### Your objective
Copy out the listing below word for word, keeping every line as it appears.

### Provided information
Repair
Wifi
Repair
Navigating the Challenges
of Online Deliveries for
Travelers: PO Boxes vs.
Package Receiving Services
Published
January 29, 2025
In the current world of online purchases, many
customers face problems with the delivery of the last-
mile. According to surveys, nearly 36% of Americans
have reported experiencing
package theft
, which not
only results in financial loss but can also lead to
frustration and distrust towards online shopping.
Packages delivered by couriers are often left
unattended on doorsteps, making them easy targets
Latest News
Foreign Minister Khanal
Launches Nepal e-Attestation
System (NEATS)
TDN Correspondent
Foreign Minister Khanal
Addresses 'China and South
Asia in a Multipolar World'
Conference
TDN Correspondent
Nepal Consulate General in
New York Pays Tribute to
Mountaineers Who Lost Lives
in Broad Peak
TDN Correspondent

### Task response
Repair
Wifi
Repair
Navigating the Challenges
of Online Deliveries for
Travelers: PO Boxes vs.
Package Receiving Services
Published
January 29, 2025
In the current world of online purchases, many
customers face problems with the delivery of the last-
mile. According to surveys, nearly 36% of Americans
have reported experiencing
package theft
, which not
only results in financial loss but can also lead to
frustration and distrust towards online shopping.
Packages delivered by couriers are often left
unattended on doorsteps, making them easy targets
Latest News
Foreign Minister Khanal
Launches Nepal e-Attestation
System (NEATS)
TDN Correspondent
Foreign Minister Khanal
Addresses 'China and South
Asia in a Multipolar World'
Conference
TDN Correspondent
Nepal Consulate General in
New York Pays Tribute to
Mountaineers Who Lost Lives
in Broad Peak
TDN Correspondent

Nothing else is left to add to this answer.